#### TASK OBJECTIVE
Pictures aside, output each record exactly.

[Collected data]
□ □ □ □ □

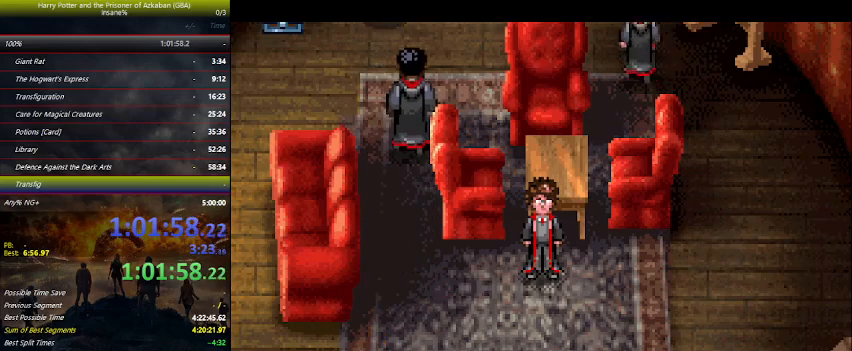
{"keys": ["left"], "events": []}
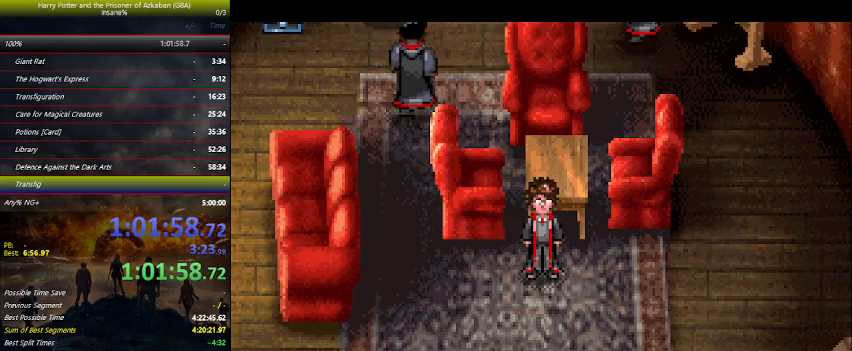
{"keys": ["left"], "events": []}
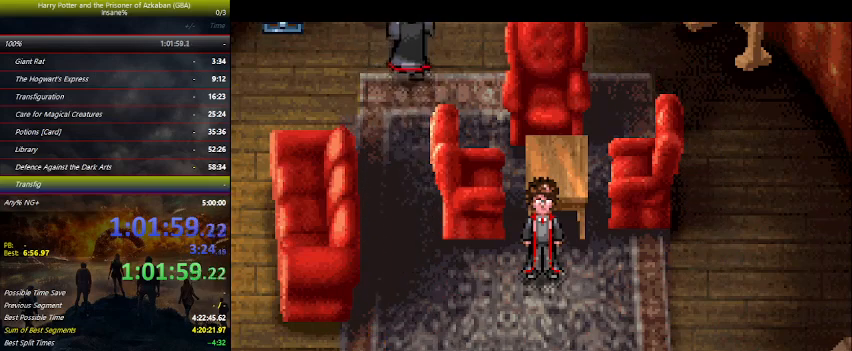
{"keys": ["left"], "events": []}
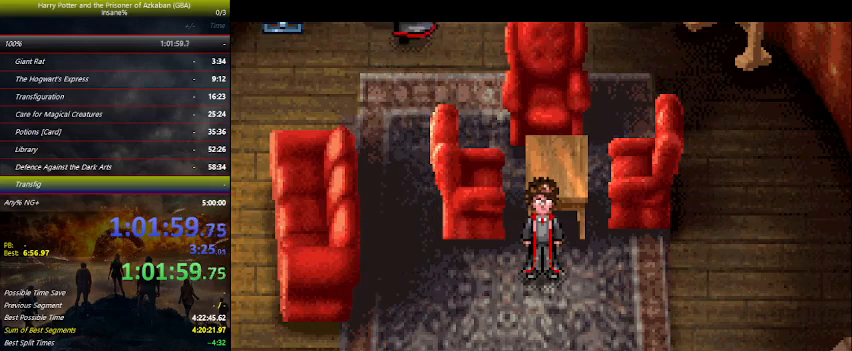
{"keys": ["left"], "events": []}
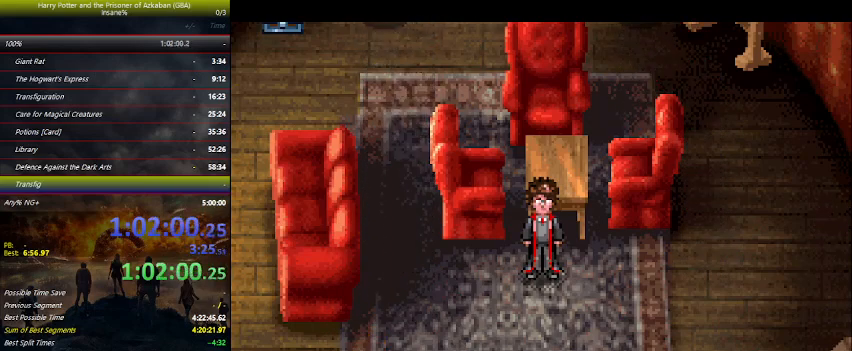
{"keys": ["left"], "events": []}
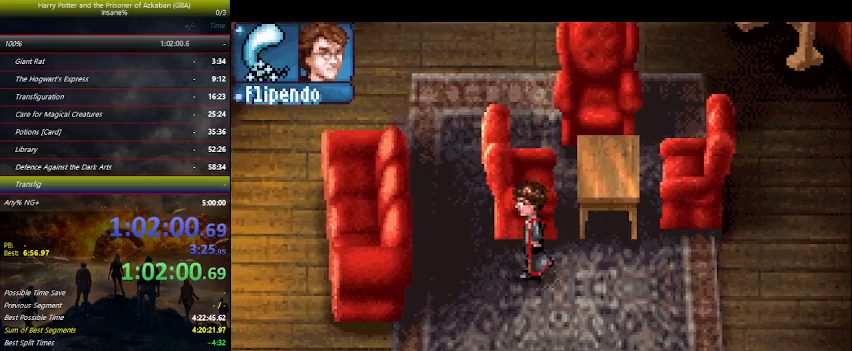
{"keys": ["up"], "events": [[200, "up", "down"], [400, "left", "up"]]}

□ □ □ □ □

#### SOLUTION TO THIS PROBLEM
{"keys": ["left"], "events": []}
{"keys": ["left"], "events": []}
{"keys": ["left"], "events": []}
{"keys": ["left"], "events": []}
{"keys": ["left"], "events": []}
{"keys": ["up"], "events": [[200, "up", "down"], [400, "left", "up"]]}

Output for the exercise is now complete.